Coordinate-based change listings
◆ ◆ ◆ ◆ ◆
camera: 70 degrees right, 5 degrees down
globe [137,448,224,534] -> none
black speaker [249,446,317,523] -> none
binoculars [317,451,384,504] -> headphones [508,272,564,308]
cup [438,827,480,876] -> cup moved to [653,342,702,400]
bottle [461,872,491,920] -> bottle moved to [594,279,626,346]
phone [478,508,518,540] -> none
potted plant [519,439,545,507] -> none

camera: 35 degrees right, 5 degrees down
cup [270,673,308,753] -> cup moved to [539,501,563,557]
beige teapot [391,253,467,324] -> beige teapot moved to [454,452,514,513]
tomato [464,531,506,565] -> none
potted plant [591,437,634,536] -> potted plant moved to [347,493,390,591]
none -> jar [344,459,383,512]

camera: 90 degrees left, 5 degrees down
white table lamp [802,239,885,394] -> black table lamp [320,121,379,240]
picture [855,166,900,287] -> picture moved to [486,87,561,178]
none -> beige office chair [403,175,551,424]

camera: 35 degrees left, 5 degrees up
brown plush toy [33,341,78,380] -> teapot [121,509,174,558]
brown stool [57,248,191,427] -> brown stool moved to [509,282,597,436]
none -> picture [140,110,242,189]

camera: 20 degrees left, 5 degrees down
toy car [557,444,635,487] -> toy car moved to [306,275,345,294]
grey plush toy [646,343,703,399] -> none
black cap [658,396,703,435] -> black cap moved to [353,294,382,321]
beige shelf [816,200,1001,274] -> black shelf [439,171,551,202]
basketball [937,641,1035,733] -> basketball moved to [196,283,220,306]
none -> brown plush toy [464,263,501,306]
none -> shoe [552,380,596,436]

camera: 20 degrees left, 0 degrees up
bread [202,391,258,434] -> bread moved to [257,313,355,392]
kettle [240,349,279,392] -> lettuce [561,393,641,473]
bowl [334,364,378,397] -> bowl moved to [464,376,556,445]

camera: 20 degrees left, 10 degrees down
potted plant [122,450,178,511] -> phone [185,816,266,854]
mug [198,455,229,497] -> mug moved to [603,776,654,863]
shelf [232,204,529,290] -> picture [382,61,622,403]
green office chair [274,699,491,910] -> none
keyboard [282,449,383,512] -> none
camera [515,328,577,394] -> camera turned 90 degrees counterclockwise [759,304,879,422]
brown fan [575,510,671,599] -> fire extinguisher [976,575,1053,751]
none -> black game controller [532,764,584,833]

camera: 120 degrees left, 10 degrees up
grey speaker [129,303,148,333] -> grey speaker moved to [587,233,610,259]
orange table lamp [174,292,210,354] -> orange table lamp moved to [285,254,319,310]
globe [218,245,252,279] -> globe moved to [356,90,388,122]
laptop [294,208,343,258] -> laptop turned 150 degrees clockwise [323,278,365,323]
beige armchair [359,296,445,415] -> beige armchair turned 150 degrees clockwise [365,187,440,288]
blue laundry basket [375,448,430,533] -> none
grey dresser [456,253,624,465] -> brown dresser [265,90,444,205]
◆ ◆ ◆ ◆ ◆
* _WORK ITEM_:
Nothing but the lines from the one holding "potted plant [122,450,178,511]" to the end of the entries should be returned, each exactly as it stands.

* _SOLUTION TO THE PROBLEM_:
potted plant [122,450,178,511] -> phone [185,816,266,854]
mug [198,455,229,497] -> mug moved to [603,776,654,863]
shelf [232,204,529,290] -> picture [382,61,622,403]
green office chair [274,699,491,910] -> none
keyboard [282,449,383,512] -> none
camera [515,328,577,394] -> camera turned 90 degrees counterclockwise [759,304,879,422]
brown fan [575,510,671,599] -> fire extinguisher [976,575,1053,751]
none -> black game controller [532,764,584,833]

camera: 120 degrees left, 10 degrees up
grey speaker [129,303,148,333] -> grey speaker moved to [587,233,610,259]
orange table lamp [174,292,210,354] -> orange table lamp moved to [285,254,319,310]
globe [218,245,252,279] -> globe moved to [356,90,388,122]
laptop [294,208,343,258] -> laptop turned 150 degrees clockwise [323,278,365,323]
beige armchair [359,296,445,415] -> beige armchair turned 150 degrees clockwise [365,187,440,288]
blue laundry basket [375,448,430,533] -> none
grey dresser [456,253,624,465] -> brown dresser [265,90,444,205]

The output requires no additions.